Some have made the case that servers deserve both the higher wage and full-on tips on top (along with Donald Trump’s new tax breaks), but while we love our servers, we’ve not heard anyone argue logically why they should gain all this when the kitchen employees, or an employee in fast food, or many other American workers, do not. Even many of those who support Johnson on other issues are scratching their head over this one. After all, if a restaurant wants to keep a valued workforce of servers, it is free to pay whatever it takes.

We’ve written all this many times, of course, but we’re popping back up to laud the so-called compromise at City Hall, as brokered by Ald. Walter “Red” Burnett, 27th, and the Committee on Workforce Development, that appears to have the votes in the full council to go around the mayor and pause the stepped increase in the tipped minimum wage at 76% of Chicago’s minimum wage for a substantial two-year period for larger restaurants and bars and a hefty four years for mom-and-pop operations (those with between three and 21 employees).
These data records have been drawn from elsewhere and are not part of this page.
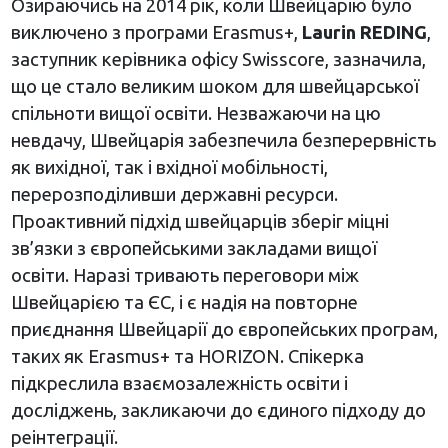
Озираючись на 2014 рік, коли Швейцарію було
виключено з програми Erasmus+,
Laurin REDING
,
заступник керівника офісу Swisscore, зазначила,
що це стало великим шоком для швейцарської
спільноти вищої освіти. Незважаючи на цю
невдачу, Швейцарія забезпечила безперервність
як вихідної, так і вхідної мобільності,
перерозподіливши державні ресурси.
Проактивний підхід швейцарців зберіг міцні
зв’язки з європейськими закладами вищої
освіти. Наразі тривають переговори між
Швейцарією та ЄС, і є надія на повторне
приєднання Швейцарії до європейських програм,
таких як Erasmus+ та HORIZON. Спікерка
підкреслила взаємозалежність освіти і
досліджень, закликаючи до єдиного підходу до
реінтеграції.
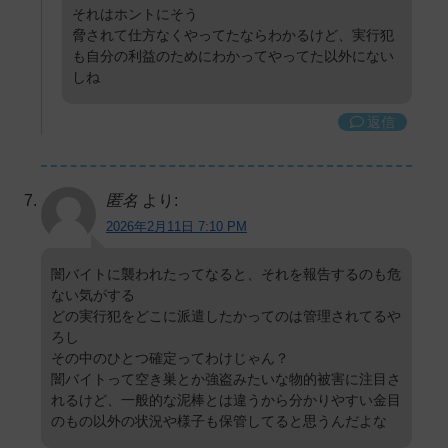
それはホントにそう
脅されて仕方なくやってたならわかるけど、実行犯
も自分の利益のためにわかってやってた以外にない
しね
返信
匿名
より:
2026年2月11日 7:10 PM
闇バイトに襲われたってなると、それを報告するのも危
ない気がする
どの実行犯をどこに派遣したかってのは管理されてるや
ろし
その中のひとつ確定ってわけじゃん？
闇バイトって空き巣とか強盗みたいな物的被害に注目さ
れるけど、一般的な泥棒とは違うから分かりやすい金目
のもの以外の状況や様子も保管してると思うんだよな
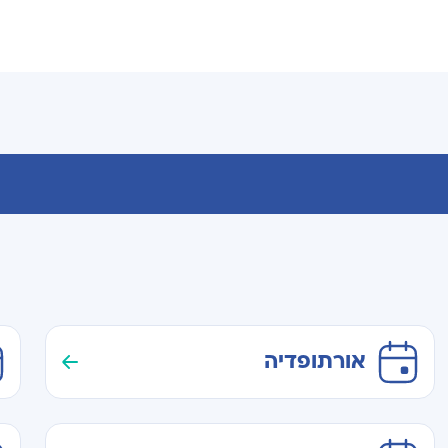
אורתופדיה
We don’t love that last part, as we think all for-profit restaurants in the city of Chicago should be on the same level playing field and we certainly don’t hail a situation where an expanding local eatery might decide not to expand past 21 employees due to this deal, but then no compromise is ideal.

What we do love is that even the two-year freeze on the tipped minimum wage extends past the end of the current mayoral term, something we are sure was not lost on restaurant whisperer Sam Toia of the Illinois Restaurant Association and his beleaguered community. By then, we will potentially be looking at a very different mayor and city council, and it’s hard to imagine any mayor not named Brandon Johnson taking up this ridiculous fight and going after scores of this city’s most prized assets. And by that we include hospitality workers.

Seen that way, the prospect of this issue quietly dying in the future is more of a W than a draw for the hard-pressed restaurant industry and its servers, and an L for the out-of-state One Fair Wage activist group, which got outplayed in a city it never tried to understand — and, of course, for the mayor.

The hospitality industry converges on Chicago this weekend for the National Restaurant Show. Let’s hope some creative new chef owners are emboldened to set up shop here.